_Task goal_
Find every line containing the word "camera" in the records below; report only how many there are.

Stored data entries:
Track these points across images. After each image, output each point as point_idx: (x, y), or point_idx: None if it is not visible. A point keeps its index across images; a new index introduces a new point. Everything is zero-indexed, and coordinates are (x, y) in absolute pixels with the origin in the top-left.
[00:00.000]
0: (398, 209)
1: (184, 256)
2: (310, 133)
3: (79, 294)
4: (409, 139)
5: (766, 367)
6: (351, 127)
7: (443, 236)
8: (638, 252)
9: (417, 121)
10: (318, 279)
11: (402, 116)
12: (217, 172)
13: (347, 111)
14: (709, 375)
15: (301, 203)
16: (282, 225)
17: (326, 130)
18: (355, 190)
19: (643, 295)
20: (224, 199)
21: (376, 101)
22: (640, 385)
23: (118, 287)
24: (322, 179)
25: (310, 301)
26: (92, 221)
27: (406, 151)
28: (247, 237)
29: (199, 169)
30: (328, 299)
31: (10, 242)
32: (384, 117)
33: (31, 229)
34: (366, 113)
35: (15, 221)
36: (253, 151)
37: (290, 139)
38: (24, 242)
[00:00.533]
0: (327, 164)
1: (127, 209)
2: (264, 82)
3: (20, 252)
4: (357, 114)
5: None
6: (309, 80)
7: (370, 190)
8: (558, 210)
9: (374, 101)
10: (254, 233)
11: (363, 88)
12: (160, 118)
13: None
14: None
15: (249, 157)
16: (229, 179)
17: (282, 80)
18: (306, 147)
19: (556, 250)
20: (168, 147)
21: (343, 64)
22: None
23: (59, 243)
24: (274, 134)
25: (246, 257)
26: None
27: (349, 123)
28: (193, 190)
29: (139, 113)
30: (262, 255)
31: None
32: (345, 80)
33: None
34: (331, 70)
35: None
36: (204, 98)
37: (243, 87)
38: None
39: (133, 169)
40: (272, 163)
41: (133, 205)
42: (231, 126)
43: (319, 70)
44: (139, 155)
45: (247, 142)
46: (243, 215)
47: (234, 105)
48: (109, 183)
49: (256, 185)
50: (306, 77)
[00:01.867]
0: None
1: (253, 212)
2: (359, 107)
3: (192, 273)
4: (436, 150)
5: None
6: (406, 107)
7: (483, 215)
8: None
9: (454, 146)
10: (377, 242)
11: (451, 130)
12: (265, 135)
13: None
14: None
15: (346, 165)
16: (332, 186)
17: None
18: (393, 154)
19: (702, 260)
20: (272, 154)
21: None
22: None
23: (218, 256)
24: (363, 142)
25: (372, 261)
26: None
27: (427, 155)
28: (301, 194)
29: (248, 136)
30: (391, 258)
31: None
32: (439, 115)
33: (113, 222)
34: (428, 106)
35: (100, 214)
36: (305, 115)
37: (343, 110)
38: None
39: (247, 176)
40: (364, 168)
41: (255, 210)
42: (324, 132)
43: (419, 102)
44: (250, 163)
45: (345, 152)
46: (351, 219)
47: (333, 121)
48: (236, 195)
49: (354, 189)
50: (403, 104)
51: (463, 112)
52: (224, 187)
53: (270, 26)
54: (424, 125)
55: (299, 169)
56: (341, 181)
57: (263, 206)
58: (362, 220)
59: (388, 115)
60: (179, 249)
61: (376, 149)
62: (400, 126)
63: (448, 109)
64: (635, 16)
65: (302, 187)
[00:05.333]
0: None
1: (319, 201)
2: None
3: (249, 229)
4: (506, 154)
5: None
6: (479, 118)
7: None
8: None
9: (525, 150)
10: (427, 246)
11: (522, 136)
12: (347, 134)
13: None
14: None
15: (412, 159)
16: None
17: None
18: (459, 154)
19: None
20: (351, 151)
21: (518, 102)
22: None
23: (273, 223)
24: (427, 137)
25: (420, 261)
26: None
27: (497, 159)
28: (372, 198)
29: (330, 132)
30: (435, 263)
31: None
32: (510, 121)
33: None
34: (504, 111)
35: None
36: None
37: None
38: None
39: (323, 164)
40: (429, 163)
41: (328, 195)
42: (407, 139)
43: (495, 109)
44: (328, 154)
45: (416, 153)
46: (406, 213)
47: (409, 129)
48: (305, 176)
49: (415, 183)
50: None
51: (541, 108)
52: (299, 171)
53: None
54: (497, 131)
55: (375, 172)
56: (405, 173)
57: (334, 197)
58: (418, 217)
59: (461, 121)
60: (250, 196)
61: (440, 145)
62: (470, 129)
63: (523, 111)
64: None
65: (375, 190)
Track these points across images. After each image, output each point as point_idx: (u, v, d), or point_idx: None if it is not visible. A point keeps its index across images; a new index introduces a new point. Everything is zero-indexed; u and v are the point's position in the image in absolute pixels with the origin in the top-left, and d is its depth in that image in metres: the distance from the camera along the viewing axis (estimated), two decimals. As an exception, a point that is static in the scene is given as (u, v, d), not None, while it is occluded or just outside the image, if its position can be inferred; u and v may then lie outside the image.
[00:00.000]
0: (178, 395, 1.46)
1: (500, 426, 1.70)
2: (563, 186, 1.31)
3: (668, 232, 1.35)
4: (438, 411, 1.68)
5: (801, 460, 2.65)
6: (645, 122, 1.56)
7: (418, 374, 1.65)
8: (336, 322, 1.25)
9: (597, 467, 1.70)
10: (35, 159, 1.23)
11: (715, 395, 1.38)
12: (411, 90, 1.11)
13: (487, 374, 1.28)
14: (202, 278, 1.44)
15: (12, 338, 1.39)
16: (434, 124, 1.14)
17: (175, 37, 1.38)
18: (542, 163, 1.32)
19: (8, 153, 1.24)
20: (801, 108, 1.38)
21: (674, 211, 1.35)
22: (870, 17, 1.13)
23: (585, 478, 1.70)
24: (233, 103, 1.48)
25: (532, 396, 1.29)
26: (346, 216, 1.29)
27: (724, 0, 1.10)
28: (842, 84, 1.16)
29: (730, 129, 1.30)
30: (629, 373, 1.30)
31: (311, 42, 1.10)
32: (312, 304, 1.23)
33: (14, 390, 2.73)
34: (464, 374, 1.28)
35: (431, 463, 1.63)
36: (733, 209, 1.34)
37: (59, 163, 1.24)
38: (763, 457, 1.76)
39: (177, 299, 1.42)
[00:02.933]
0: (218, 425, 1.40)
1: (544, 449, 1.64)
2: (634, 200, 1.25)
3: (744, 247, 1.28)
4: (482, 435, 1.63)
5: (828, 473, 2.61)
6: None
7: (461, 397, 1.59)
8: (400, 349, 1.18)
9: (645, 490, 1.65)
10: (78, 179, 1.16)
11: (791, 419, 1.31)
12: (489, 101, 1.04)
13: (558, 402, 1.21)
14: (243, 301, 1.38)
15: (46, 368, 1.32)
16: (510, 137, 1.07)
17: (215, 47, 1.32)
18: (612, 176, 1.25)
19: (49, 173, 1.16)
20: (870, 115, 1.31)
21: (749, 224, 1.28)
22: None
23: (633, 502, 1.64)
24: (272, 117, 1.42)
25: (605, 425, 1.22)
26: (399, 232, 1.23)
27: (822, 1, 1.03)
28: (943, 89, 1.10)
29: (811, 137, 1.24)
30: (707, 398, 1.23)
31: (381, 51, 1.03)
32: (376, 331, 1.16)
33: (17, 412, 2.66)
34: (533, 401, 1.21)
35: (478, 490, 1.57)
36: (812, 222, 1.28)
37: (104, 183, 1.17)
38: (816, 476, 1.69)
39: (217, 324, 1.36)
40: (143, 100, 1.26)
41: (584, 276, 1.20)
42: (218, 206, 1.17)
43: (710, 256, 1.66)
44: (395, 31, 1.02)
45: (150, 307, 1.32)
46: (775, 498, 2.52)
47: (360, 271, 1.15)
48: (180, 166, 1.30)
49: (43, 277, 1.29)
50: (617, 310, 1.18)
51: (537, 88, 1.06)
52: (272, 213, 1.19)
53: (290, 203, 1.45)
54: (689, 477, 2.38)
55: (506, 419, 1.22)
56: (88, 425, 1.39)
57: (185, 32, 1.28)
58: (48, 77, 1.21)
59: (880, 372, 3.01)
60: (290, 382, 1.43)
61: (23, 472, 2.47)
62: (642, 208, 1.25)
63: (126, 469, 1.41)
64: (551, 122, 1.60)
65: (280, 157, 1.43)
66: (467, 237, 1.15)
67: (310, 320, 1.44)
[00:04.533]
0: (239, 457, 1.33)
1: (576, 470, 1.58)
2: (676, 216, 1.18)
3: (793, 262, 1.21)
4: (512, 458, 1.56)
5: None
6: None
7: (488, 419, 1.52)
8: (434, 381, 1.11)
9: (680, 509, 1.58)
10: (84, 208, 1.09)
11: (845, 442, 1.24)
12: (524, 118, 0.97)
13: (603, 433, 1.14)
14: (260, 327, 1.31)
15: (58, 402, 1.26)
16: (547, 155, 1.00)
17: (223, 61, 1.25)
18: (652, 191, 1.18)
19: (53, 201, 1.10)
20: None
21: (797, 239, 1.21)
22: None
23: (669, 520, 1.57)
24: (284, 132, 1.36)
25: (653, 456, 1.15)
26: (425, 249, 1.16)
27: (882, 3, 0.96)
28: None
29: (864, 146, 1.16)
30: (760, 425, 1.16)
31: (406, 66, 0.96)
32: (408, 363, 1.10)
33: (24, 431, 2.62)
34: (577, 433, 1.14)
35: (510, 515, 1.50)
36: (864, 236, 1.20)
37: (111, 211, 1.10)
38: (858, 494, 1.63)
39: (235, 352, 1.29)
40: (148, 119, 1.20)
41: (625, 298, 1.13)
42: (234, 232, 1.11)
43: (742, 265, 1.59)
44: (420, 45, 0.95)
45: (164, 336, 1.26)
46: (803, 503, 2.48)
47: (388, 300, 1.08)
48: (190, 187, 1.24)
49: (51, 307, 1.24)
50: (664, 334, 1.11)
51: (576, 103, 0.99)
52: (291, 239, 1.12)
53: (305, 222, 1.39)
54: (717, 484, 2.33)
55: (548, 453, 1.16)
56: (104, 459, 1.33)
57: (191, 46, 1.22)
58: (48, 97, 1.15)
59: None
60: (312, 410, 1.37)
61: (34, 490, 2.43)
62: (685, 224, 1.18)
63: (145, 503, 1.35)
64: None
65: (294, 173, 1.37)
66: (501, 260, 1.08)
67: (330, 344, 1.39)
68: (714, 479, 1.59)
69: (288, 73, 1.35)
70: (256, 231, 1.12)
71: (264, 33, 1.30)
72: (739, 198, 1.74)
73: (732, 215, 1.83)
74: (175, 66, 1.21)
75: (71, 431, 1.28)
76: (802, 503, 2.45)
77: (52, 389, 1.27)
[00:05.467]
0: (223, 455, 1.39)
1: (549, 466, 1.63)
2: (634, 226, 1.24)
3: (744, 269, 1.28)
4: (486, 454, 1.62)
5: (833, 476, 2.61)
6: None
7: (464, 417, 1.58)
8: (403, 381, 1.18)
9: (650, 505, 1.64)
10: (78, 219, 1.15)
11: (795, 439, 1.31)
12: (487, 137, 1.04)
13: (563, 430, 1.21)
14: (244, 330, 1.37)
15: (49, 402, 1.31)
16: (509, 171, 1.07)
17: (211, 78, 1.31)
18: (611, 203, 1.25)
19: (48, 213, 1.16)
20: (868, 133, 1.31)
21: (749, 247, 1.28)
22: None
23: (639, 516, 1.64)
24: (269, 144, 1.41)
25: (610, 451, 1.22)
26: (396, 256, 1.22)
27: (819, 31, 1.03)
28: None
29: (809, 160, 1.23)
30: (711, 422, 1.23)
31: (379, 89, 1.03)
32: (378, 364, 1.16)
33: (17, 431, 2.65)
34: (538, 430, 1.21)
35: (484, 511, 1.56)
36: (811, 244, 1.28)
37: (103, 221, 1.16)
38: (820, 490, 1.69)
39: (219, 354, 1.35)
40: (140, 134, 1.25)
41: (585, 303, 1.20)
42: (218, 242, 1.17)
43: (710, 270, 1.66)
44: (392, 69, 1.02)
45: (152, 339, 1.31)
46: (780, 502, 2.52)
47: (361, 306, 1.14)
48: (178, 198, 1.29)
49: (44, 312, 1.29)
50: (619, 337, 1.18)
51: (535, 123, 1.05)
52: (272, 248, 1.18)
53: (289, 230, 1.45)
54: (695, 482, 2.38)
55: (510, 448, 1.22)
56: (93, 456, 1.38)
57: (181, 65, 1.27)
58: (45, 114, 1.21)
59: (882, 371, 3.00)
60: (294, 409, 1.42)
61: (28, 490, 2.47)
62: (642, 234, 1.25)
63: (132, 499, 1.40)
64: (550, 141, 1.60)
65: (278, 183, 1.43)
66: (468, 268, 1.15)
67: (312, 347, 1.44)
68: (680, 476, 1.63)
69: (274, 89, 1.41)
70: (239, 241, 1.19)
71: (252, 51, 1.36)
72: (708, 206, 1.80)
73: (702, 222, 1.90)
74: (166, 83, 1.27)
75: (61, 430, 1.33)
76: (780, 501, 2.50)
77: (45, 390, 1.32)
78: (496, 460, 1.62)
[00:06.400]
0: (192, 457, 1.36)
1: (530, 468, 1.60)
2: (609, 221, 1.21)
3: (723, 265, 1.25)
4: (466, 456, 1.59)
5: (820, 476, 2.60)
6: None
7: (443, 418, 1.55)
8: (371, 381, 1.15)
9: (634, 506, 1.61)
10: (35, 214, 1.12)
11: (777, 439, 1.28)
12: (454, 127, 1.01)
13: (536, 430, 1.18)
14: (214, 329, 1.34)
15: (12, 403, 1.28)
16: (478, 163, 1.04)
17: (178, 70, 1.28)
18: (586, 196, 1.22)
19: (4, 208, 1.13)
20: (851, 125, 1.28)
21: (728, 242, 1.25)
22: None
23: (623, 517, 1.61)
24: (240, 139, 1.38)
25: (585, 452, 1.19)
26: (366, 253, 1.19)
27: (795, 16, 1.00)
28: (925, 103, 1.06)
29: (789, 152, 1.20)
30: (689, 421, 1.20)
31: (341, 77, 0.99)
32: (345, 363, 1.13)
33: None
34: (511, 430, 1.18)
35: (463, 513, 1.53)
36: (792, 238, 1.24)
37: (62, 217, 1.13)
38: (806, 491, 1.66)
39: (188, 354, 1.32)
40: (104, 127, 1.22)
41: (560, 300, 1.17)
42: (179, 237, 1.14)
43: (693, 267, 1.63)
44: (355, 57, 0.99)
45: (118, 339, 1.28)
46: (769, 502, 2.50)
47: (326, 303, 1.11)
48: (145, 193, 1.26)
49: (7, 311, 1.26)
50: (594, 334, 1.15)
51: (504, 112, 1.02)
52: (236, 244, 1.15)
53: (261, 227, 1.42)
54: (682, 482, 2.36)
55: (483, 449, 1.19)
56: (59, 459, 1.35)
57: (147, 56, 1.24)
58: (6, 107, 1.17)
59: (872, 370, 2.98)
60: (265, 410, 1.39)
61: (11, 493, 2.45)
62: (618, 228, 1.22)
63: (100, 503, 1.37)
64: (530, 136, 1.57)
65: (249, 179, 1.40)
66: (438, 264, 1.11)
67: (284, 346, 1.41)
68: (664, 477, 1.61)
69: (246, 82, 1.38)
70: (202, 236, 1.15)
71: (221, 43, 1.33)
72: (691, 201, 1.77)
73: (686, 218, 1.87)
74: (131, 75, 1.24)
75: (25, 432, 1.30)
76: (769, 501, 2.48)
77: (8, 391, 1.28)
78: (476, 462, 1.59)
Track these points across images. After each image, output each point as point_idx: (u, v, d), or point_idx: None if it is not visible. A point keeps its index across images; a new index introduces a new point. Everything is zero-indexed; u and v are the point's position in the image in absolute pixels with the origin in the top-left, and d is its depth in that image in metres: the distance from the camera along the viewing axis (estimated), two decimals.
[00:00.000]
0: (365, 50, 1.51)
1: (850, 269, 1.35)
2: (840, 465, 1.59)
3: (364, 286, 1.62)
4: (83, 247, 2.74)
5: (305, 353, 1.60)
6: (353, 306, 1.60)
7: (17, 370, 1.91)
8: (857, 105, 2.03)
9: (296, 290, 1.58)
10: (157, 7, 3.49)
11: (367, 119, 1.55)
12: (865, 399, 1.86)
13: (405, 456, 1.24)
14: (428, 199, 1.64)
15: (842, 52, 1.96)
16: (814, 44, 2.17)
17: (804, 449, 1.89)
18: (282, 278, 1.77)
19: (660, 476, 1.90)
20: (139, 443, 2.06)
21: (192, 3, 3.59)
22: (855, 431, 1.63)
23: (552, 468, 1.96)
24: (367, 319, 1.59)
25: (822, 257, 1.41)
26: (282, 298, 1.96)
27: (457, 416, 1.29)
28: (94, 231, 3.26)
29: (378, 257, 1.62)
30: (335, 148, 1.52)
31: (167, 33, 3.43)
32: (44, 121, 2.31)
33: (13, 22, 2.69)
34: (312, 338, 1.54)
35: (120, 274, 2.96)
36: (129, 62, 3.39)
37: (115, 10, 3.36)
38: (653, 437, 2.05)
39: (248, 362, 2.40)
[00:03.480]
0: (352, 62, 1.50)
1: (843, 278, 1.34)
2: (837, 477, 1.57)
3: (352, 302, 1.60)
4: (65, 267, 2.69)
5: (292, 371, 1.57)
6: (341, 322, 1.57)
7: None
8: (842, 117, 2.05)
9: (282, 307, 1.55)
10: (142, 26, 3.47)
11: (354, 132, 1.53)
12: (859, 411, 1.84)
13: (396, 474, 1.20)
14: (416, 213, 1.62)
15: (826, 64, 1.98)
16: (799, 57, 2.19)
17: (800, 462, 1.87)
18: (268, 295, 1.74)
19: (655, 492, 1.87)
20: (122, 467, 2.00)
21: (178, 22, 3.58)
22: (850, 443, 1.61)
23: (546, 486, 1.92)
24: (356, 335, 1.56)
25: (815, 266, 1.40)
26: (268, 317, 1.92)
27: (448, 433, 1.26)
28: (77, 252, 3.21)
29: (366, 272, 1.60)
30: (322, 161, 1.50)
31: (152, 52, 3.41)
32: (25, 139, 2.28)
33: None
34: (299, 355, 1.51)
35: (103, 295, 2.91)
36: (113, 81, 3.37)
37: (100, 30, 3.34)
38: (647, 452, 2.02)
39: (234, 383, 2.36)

_Answer space_
2